Rackspace is moving some of its back-office workloads from VMware to a platform called Private Cloud Director, offered by cloud infrastructure company Platform9.
According to The Register, Rackspace began exploring the possibility of migrating from VMware after software costs rose due to Broadcom’s licensing changes. This created a need to consider cheaper alternatives.
Justin Kuss, VP of Product and Architect for Application and Platform Modernization at Rackspace, said the company is aware of the licensing changes and their meaning. The goal is to keep the infrastructure running as efficiently as possible.
As a result, Rackspace has migrated about 50 virtual machines (VMs), including databases, application servers and third-party systems, to Platform9’s Private Cloud Director (PCD).
Platform9 and migration tool vJailbreak
Launched in 2024, PCD is designed to largely mimic VMware’s stack’s functionality. Platform9 also developed a migration tool called vJailbreak, which automatically converts VMware deployments to OpenStack.
According to Madhura Maskasky, co-founder and VP of Product at Platform9, vJailbreak can perform migrations much cheaper than the $300 to $3,000 per VM that analyst firm Gartner estimated for professional migration services. Kuss is impressed with the tool and says Rackspace has already migrated VMs within an hour. He sees another 3,000 VMs as potential candidates for a move to PCD.
Still, he stresses that Rackspace maintains a strong relationship with Broadcom and still offers hosted VMware solutions.
Broadcom more expensive
Since acquiring VMware, Broadcom has decided to sell products only in bundles. Although Broadcom claims the price per product has been reduced, the mandatory bundling, pre-funded subscriptions and mandatory support means higher costs for virtually all VMware customers.
Maskasky previously worked at VMware and helped develop vCloud Director, a predecessor to Broadcom’s current Cloud Foundation stack. Her experience helped build PCD as a simple alternative to VMware migrations.

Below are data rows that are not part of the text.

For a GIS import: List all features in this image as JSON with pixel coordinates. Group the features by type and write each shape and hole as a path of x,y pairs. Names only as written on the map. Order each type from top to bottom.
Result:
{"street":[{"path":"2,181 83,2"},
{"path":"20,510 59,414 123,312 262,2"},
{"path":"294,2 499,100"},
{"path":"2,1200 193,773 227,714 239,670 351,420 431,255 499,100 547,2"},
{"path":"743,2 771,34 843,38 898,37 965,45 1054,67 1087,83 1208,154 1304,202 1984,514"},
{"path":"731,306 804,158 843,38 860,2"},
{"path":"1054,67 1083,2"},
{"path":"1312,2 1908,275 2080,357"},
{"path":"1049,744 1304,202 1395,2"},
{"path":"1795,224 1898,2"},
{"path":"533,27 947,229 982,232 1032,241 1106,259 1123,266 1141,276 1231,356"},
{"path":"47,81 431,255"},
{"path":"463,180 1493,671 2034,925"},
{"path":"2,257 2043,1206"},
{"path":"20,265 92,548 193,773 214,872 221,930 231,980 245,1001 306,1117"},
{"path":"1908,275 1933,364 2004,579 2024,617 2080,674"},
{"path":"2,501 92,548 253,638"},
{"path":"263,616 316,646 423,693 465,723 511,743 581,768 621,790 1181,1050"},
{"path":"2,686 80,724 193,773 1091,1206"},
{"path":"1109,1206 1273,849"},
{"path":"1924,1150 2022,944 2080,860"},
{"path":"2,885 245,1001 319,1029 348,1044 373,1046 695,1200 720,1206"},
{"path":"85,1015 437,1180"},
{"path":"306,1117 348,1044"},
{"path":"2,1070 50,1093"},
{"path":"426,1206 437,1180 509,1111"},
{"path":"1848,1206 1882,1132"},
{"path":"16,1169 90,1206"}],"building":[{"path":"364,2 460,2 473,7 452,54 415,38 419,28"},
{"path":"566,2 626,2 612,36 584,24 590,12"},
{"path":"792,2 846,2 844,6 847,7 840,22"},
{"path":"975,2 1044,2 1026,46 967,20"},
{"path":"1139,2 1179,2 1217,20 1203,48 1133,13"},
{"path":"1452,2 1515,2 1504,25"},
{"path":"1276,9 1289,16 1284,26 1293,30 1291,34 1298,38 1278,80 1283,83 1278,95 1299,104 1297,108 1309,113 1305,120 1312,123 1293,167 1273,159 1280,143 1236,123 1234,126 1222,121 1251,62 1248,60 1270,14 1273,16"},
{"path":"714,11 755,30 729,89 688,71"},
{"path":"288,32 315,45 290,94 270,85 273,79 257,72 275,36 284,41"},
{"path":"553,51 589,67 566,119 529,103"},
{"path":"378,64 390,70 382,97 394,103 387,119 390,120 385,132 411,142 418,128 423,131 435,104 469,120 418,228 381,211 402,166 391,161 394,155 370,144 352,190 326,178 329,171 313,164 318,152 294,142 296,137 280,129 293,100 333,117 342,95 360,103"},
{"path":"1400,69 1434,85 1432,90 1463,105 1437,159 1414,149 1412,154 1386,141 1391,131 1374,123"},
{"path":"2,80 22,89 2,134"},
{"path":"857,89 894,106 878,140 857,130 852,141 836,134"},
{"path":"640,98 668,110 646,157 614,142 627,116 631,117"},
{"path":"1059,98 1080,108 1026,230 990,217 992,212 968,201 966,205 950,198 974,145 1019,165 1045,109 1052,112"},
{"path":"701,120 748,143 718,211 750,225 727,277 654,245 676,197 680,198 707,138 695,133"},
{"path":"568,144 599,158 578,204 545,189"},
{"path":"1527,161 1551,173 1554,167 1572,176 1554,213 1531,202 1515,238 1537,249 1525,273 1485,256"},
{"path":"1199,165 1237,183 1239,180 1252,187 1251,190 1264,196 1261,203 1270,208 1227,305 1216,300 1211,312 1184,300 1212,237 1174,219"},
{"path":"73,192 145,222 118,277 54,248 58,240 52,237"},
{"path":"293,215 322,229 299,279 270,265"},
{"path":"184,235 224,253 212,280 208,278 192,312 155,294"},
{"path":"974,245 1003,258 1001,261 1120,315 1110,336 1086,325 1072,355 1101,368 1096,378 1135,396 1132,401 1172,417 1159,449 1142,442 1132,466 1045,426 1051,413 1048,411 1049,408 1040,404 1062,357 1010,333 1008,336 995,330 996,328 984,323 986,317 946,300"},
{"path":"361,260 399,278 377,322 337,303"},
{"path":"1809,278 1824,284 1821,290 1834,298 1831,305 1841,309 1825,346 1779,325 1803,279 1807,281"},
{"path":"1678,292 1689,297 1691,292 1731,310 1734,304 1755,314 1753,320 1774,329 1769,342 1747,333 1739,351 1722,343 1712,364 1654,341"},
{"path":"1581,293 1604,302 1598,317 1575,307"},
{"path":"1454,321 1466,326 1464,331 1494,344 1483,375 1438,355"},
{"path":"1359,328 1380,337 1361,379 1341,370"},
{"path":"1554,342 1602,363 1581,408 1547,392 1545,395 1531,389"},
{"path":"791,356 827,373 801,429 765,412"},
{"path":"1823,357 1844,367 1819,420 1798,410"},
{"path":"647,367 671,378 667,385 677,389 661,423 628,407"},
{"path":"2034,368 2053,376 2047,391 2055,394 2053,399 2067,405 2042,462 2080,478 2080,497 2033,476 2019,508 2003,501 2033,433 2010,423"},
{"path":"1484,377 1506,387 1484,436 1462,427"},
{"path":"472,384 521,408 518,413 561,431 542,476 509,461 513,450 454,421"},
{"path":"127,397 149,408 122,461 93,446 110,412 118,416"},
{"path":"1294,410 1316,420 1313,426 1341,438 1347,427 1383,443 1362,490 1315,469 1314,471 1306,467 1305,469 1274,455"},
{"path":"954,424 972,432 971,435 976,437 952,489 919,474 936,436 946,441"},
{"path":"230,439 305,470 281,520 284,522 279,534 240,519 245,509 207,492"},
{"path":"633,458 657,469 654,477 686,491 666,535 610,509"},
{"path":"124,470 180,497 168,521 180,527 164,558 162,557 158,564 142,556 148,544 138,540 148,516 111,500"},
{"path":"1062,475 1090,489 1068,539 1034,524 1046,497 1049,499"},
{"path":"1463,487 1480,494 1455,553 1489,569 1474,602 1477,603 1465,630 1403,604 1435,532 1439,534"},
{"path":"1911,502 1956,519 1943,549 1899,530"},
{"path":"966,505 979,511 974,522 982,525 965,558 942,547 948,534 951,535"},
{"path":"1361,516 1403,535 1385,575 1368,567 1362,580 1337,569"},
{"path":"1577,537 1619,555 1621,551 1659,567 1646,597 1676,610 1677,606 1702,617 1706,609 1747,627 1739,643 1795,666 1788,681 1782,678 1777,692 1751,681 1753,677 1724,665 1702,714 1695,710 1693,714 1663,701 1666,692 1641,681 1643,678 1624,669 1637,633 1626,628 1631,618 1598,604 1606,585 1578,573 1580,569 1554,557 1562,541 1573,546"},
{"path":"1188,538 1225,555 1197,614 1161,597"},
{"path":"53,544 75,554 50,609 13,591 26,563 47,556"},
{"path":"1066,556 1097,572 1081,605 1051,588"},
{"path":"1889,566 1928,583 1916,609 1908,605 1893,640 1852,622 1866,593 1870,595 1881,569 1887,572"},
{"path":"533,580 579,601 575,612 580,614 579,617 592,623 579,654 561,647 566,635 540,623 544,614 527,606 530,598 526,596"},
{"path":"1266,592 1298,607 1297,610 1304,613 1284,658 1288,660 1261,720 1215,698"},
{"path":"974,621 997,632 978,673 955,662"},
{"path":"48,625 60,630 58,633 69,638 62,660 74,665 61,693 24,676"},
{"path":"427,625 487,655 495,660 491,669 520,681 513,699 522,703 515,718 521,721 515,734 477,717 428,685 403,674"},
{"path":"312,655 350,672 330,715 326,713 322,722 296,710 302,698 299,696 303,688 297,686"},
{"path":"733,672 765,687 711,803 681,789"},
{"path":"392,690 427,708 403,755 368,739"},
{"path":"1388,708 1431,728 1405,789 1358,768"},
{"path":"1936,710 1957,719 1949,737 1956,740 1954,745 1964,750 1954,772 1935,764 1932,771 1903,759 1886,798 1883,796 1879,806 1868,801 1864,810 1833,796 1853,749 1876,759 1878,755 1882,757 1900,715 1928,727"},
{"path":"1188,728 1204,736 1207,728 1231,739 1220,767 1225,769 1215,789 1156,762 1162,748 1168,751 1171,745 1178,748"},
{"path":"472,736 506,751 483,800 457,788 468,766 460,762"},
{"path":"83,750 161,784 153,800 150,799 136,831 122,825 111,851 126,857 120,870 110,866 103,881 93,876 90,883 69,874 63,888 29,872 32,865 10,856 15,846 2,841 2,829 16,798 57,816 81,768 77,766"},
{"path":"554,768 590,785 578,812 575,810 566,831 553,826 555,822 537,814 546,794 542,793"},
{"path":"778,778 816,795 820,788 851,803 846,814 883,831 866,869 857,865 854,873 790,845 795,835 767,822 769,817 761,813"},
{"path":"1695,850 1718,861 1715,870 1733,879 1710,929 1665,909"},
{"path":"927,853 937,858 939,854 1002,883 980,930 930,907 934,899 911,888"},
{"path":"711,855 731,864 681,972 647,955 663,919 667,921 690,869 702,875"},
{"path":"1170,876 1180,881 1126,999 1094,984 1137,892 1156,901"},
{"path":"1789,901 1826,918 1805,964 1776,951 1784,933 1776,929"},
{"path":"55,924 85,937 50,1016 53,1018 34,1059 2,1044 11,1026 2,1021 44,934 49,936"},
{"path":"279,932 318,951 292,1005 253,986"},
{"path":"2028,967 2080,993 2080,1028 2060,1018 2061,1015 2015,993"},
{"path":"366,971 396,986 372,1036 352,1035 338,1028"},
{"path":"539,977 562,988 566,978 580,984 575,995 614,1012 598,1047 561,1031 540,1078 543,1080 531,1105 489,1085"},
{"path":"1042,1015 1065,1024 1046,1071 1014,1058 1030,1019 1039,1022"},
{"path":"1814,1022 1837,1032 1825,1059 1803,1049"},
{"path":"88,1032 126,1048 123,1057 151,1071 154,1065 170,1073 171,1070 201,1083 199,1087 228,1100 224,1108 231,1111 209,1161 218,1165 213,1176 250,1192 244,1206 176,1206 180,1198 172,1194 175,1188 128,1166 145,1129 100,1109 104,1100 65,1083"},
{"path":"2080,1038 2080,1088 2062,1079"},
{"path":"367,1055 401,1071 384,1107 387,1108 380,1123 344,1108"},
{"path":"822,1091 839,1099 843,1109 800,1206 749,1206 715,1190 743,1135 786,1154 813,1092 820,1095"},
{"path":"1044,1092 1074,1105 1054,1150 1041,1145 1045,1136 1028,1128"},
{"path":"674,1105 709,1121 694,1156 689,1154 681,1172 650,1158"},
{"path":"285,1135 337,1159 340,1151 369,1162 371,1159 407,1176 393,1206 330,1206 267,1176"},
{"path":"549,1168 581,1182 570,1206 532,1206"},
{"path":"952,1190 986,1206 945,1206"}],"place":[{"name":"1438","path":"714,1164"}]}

Platform9 rewrote much of its platform, added a new user interface and implemented Kubernetes to manage key components. The final product uses the open-source KVM hypervisor, OpenStack and Kubernetes to host VMs and containers, run virtual networks and support software-defined storage.
Many companies are leaving VMware
Maskasky said an unnamed Fortune 500 company has deployed PCD to migrate 40,000 VMs. Another Fortune 500 company based in India is doing a similar migration. Meanwhile, companies such as Anexia, Beeks Group, GEICO, Computershare and Boyd Gaming report major migrations from VMware. Broadcom CEO Hock Tan claims that revenue and profits are growing faster than expected despite these moves.
According to an HPE executive who spoke to The Register recently, many companies are leaving VMware out of frustration with Broadcom’s Computer Associates and Symantec acquisitions. However, Kuss stresses that Rackspace’s move is purely for more efficient infrastructure, not resentment toward Broadcom. He thinks some people are still angry about what happened last year, but most organisations are looking at alternative infrastructure options.
Maskasky also notes that customers no longer want to be dependent on one vendor that can raise prices at will. Many organizations are extending their VMware licenses by necessity but are planning a switch over time. Once companies have prepared for them, more migrations are expected to follow in the coming years.
For now, however, a major Broadcom partner is significantly reducing its reliance on VMware and embracing an OpenStack-based solution that it helped develop itself.